(Source extract Opens)
Environment note: The examples and benchmarks in this module are tested in Docker with CUDA 13.0.1 (Ubuntu 24.04) and ROCm 7.0.1 (Ubuntu 24.04) to ensure reproducibility. Recent algorithm fixes improve performance.
Fundamental parallel algorithms form the core building blocks of high-performance GPU computing. These algorithms—convolution, stencil computations, histogram operations, reduction patterns, and prefix sum operations—appear across virtually all domains of parallel computing, from scientific simulation to machine learning, image processing to data analytics.
This module provides comprehensive coverage of these essential algorithms, emphasizing both theoretical understanding and practical, optimized implementations. Each algorithm is presented with multiple variants, from simple educational implementations to production-optimized versions that achieve near-peak performance on modern GPU architectures.
Work and Depth Complexity:
- Work (W): Total number of operations performed
- Depth (D): Length of the longest dependency chain
- Parallelism: P = W/D represents the maximum theoretical speedup
Key Design Considerations:
- Data Locality: Minimize memory traffic through cache-friendly access patterns
- Load Balance: Distribute work evenly across processing elements
- Communication: Minimize inter-thread communication and synchronization
- Scalability: Ensure algorithms scale efficiently with problem size and core count
GPU-Specific Considerations:
- Memory Hierarchy: Leverage shared memory, registers, and cache effectively
- Thread Divergence: Minimize branching within warps/wavefronts
- Occupancy: Balance resource usage to maximize concurrent threads
- Memory Coalescing: Ensure efficient memory access patterns
Convolution is a fundamental operation in signal processing and computer vision:
1D Discrete Convolution:
(f * g)[n] = Σ f[m] * g[n - m]
m
2D Discrete Convolution:
(f * g)[x,y] = ΣΣ f[i,j] * g[x - i, y - j]
i j
Complexity: O(N * M) for 1D, O(N² * M²) for 2D
- Simple implementation with nested loops
- Good for small kernels (M < 16)
- Memory-bound for large inputs
Complexity: O(N² * M) for 2D separable kernels
- Decomposes 2D kernel into 1D operations
- Reduces complexity from O(N² * M²) to O(N² * M)
- Applicable when kernel is separable: K(x,y) = K₁(x) * K₂(y)
Complexity: O(N log N)
- Uses Fast Fourier Transform: F⁻¹(F(f) * F(g))
- Efficient for large kernels (M > 64)
(Source extract Closes)
(Records supplied Opens)
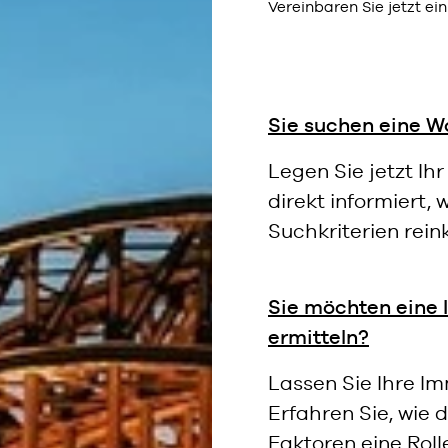
Vereinbaren Sie jetzt ei
Sie suchen eine W
Legen Sie jetzt Ih
direkt informiert,
Suchkriterien rei
Sie möchten eine 
ermitteln?
Lassen Sie Ihre Im
Erfahren Sie, wie 
Faktoren eine Roll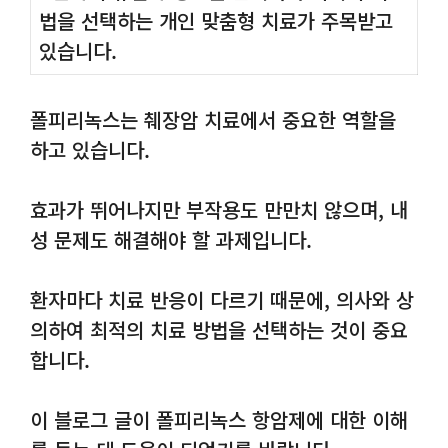
법을 선택하는 개인 맞춤형 치료가 주목받고
있습니다.
폴피리녹스는 췌장암 치료에서 중요한 역할을
하고 있습니다.
효과가 뛰어나지만 부작용도 만만치 않으며, 내
성 문제도 해결해야 할 과제입니다.
환자마다 치료 반응이 다르기 때문에, 의사와 상
의하여 최적의 치료 방법을 선택하는 것이 중요
합니다.
이 블로그 글이 폴피리녹스 항암제에 대한 이해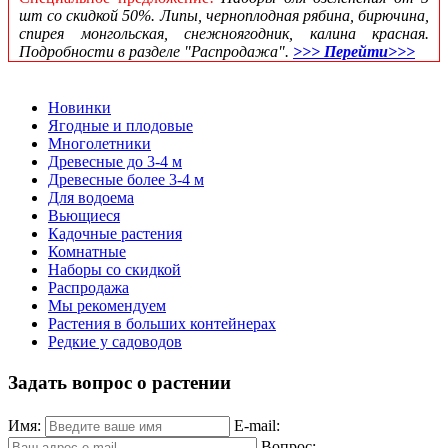
шт со скидкой 50%. Липы, черноплодная рябина, бирючина,
спирея монгольская, снежноягодник, калина красная.
Подробности в разделе "Распродажа".
>>> Перейти>>>
Новинки
Ягодные и плодовые
Многолетники
Древесные до 3-4 м
Древесные более 3-4 м
Для водоема
Вьющиеся
Кадочные растения
Комнатные
Наборы со скидкой
Распродажа
Мы рекомендуем
Растения в больших контейнерах
Редкие у садоводов
Задать вопрос о растении
Имя:
E-mail:
Вопрос:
(Records supplied Closes)
▶ _Activities_
[1] Print the section of the GPU algorithms text that runs between "Environment note: The" and "to data analytics.", inclusive.
[2] Carry on the GPU algorithms text from the point where it ends.

▶ _Answers to the exercises_
[1]
Environment note: The examples and benchmarks in this module are tested in Docker with CUDA 13.0.1 (Ubuntu 24.04) and ROCm 7.0.1 (Ubuntu 24.04) to ensure reproducibility. Recent algorithm fixes improve performance.
Fundamental parallel algorithms form the core building blocks of high-performance GPU computing. These algorithms—convolution, stencil computations, histogram operations, reduction patterns, and prefix sum operations—appear across virtually all domains of parallel computing, from scientific simulation to machine learning, image processing to data analytics.

[2]
- Requires complex arithmetic and additional memory
Memory Access Optimization:
- Shared Memory Tiling: Load data blocks into shared memory
- Halo Region Loading: Handle boundary conditions efficiently
- Coalesced Access: Ensure consecutive threads access consecutive memory
- Register Reuse: Maximize data reuse within thread registers
Boundary Condition Handling:
- Zero Padding: Extend input with zeros
- Reflection: Mirror boundary values
- Periodic: Wrap around boundaries
- Constant: Use fixed boundary value
Memory Bandwidth Requirements:
- Input bandwidth: N bytes/operation
- Output bandwidth: N bytes/operation
- Kernel bandwidth: M bytes (reused across operations)
- Total: 2N + M bytes per output element
Arithmetic Intensity:
- Operations per output: M multiply-add operations
- Bytes per output: 2N + M (assuming no reuse)
- AI = M / (2N + M) multiply-adds per byte
Optimization Goals:
- Maximize shared memory utilization
- Minimize global memory transactions
- Achieve high arithmetic intensity through data reuse
Stencil operations apply a fixed pattern of computation to each point in a grid:
General Form:
u'[i] = Σ c[j] * u[i + j]
j∈S
Where S is the stencil pattern and c[j] are coefficients.
Common Stencil Patterns:
- 3-point 1D: [-1, 0, 1] (first derivative approximation)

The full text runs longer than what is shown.